The shortage of teachers goes well beyond Pajaro Valley Unified School District. Three quarters of California school districts cannot find enough qualified teachers to fill vacancies, according to a 2016 report.

Teachers in America are dropping out, leaving the profession at twice the rate of teachers in high-achieving school systems like those in Finland and Ontario, Canada. And they're departing in large part because their principals do not support them, according to a report released Tuesday.

We are losing an invaluable community resource when we don't have qualified credentialed teachers. How can we convince half of those who leave to stay? The teacher shortage that puts thousands of under-qualified emergency replacements in classrooms each year "could be virtually eliminated," according to the report from the Learning Policy Institute, a Palo Alto research group.

As California legislators work to entice teachers into the field through housing subsidies and loan-forgiveness programs, the report points out that the rush of teachers out of the profession is perhaps the more dominant driver of a national shortage of teachers, a shortfall most acute in the fields of special education, science, math and English language development.

The report states that about 90 percent of teacher vacancies nationwide are created by teachers leaving the profession.
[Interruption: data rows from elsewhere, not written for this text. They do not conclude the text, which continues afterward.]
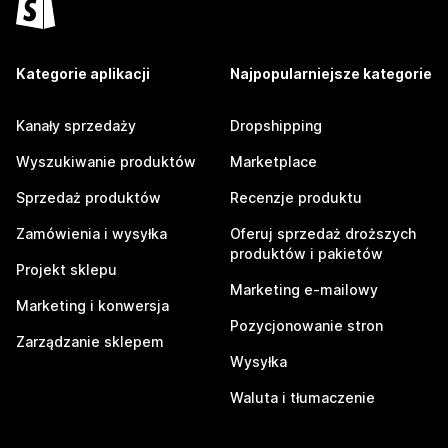
Kategorie aplikacji
Najpopularniejsze kategorie
Kanały sprzedaży
Dropshipping
Wyszukiwanie produktów
Marketplace
Sprzedaż produktów
Recenzje produktu
Zamówienia i wysyłka
Oferuj sprzedaż droższych
produktów i pakietów
Projekt sklepu
Marketing e-mailowy
Marketing i konwersja
Pozycjonowanie stron
Zarządzanie sklepem
Wysyłka
Waluta i tłumaczenie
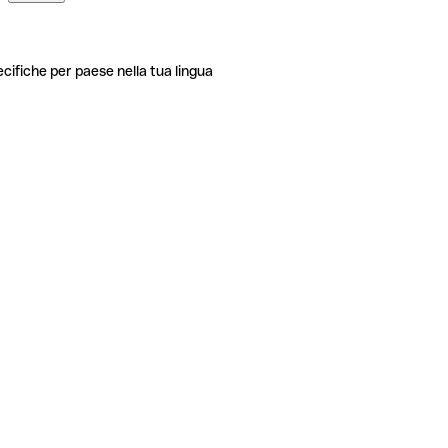
ecifiche per paese nella tua lingua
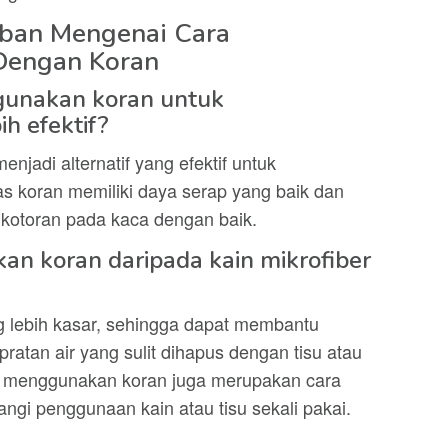
aban Mengenai Cara
Dengan Koran
gunakan koran untuk
h efektif?
jadi alternatif yang efektif untuk
s koran memiliki daya serap yang baik dan
kotoran pada kaca dengan baik.
n koran daripada kain mikrofiber
ng lebih kasar, sehingga dapat membantu
atan air yang sulit dihapus dengan tisu atau
itu, menggunakan koran juga merupakan cara
gi penggunaan kain atau tisu sekali pakai.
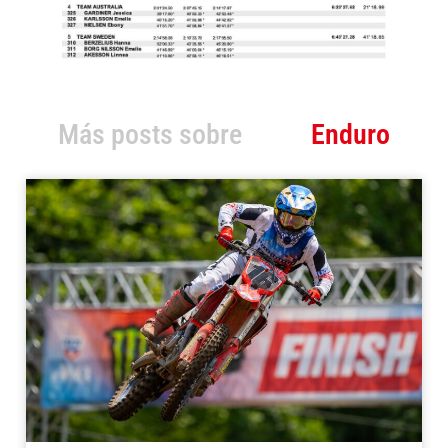
Más posts sobre
Enduro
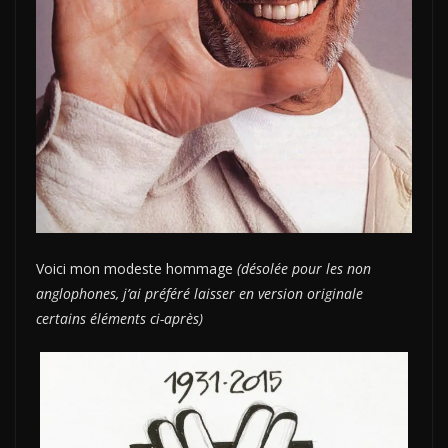
Voici mon modeste hommage
(désolée pour les non
anglophones, j’ai préféré laisser en version originale
certains éléments ci-après)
Less than one-third of those who leave are retiring, while two-thirds are beginning or mid-career teachers who are walking away from the job for reasons other than retirement.

Salary limits combined with job satisfaction and cost of living, especially in high cost coastal regions of California, are reasons that younger teachers are not staying in the profession. According to salary.com, the median annual High School Teacher salary in Santa Cruz is $65,268, as of August 03, 2017, with a range usually between $51,714-$76,665 not including bonus and benefit information and other factors that impact base pay.

The median annual Elementary School Teacher salary is $62,595 with a range usually between $51,275-$74,243 not including bonus and benefit information and other factors that impact base pay.

The median annual salary in Pajaro Valley Unified School District is lower based on the 120 reported teacher salaries at $55,351 per year.

By comparison Santa Clara County Teachers are paid slightly more: The median annual Elementary School Teacher salary in Santa Clara, CA is $67,078 with a range usually between $54,947-$79,561.

Marshall Tuck, a candidate for state Superintendent of Education, was most recently an educator-in-residence at the Santa-Cruz based New Teacher Center - a national nonprofit that works with school districts on teacher staffing issues. He said the state should provide financial incentives for residency programs, in which new teachers spend their first year under the wing of an accomplished teacher, gradually taking on teaching responsibilities. Loan assistance and tuition grants to draw candidates to teaching and comprehensive coaching for new teachers would cost the state hundreds of millions of dollars - not the billions of dollars it would take to raise teacher pay, say, 20 percent, which should be the state's long-term goal, he said.

Pairing a non-profit leader in the educational space would help local teachers and may lead to better retention of young teachers. However, the other factors in our region - career opportunities in growing high income level job sectors (technology and medical, and business services) and improving our infrastructure to ensure a more mobile and sustainable community - need to be addressed, too.